Michal Kaminski, the leader of the European Conservatives and Reformists group (ECR), said he remained opposed to the 2001 apology his country's then president, Aleksander Kwasniewski, made for the killings, which were carried out by Polish inhabitants of the town of Jedwabne in July 1941. He said it was unfair to put the massacre "on the same level as the Nazi policy".

His comments will reignite the row over David Cameron's decision to leave the centre-right European People's Party (EPP), which included the parties of Nicloas Sarkozy and Angela Merkel, and join a new, fiercely anti-federalist group, led by Mr Kaminski. Mr Cameron made the commitment to win the votes of Tory Eurosceptics during his 2005 leadership campaign.

Commenting on the Jedwabne massacre in an interview with the Jewish Chronicle, Mr Kaminski said: "I think that it's unfair comparing it with a Nazi crime and putting it on the same level as the Nazi policy." He also likened the atrocity to Jewish collaboration with the Soviet Union. "If you are asking the Polish nation to apologise for the crime... in Jedwabne, you would require the whole Jewish nation to apologise for what some Jewish Communists did in eastern Poland," he said.

However, he strongly denied allegations of having a neo-Nazi past and anti-Semitic beliefs. "Being an anti-Semite is something which is contradictory to all my beliefs, starting with my religious beliefs as a Christian and ending with my political conservative views," he said.

Denis McShane, the Labour MP and former Europe Minister, demanded that Mr Cameron rethink his alliance with Mr Kaminski immediately. "Kaminski's defence of his outrageous position on the mass slaughter of Jews in Jedwabne in July 1941 is a disgrace," he said. "It is beyond belief that David Cameron is seeking to associate the Conservative Party with a man who sees no reason to say sorry for the mass killing of hundreds of Jews in wartime Poland, whether by Nazis or Polish anti-Semites. Kaminski stands condemned by his own mouth." A senior Labour source added: "It calls into question David Cameron's judgement when he moves away from the likes of Merkel and Sarkozy and closer to the likes of Kaminski."

It has also emerged that Mark Francois, the shadow Europe minister, has agreed to provide documentary evidence of the research his party carried out before joining the new grouping to the head of the Jewish Board of Deputies, Vivian Wineman. The pair had a meeting on Wednesday. A Tory spokesman would only say that it had been a "private meeting" held during the Tory Party conference in Manchester.
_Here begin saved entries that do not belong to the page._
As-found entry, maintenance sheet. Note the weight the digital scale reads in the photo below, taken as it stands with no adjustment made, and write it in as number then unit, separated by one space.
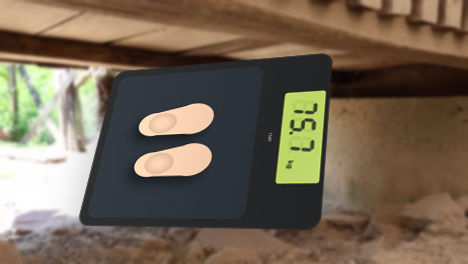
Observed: 75.7 kg
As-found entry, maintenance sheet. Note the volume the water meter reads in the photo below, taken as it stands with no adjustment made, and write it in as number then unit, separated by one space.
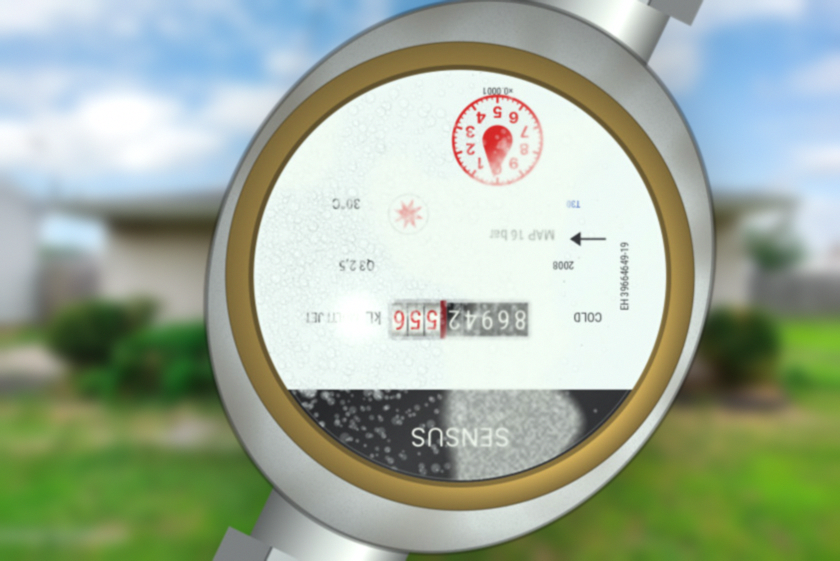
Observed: 86942.5560 kL
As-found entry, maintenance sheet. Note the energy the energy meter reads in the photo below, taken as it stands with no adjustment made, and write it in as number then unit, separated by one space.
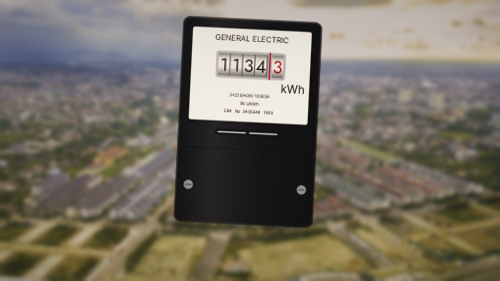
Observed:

Before details of the interview emerged, William Hague, the shadow Foreign Secretary, defended Mr Kaminski yesterday. He said that allegations that Mr Kaminski had Nazi sympathies and was guilty of anti-Semitism were "just smears". He added: "He's just come back from a highly successful visit to Israel, he's a member of the European Friends of Israel, there is nothing remotely anti-Semitic about him."

The comedians Stephen Fry and Eddie Izzard had already increased the pressure on Mr Cameron over his alliance with Mr Kaminski's grouping. In an open letter to the Tory leader, they accused the Polish MEP of "homophobia".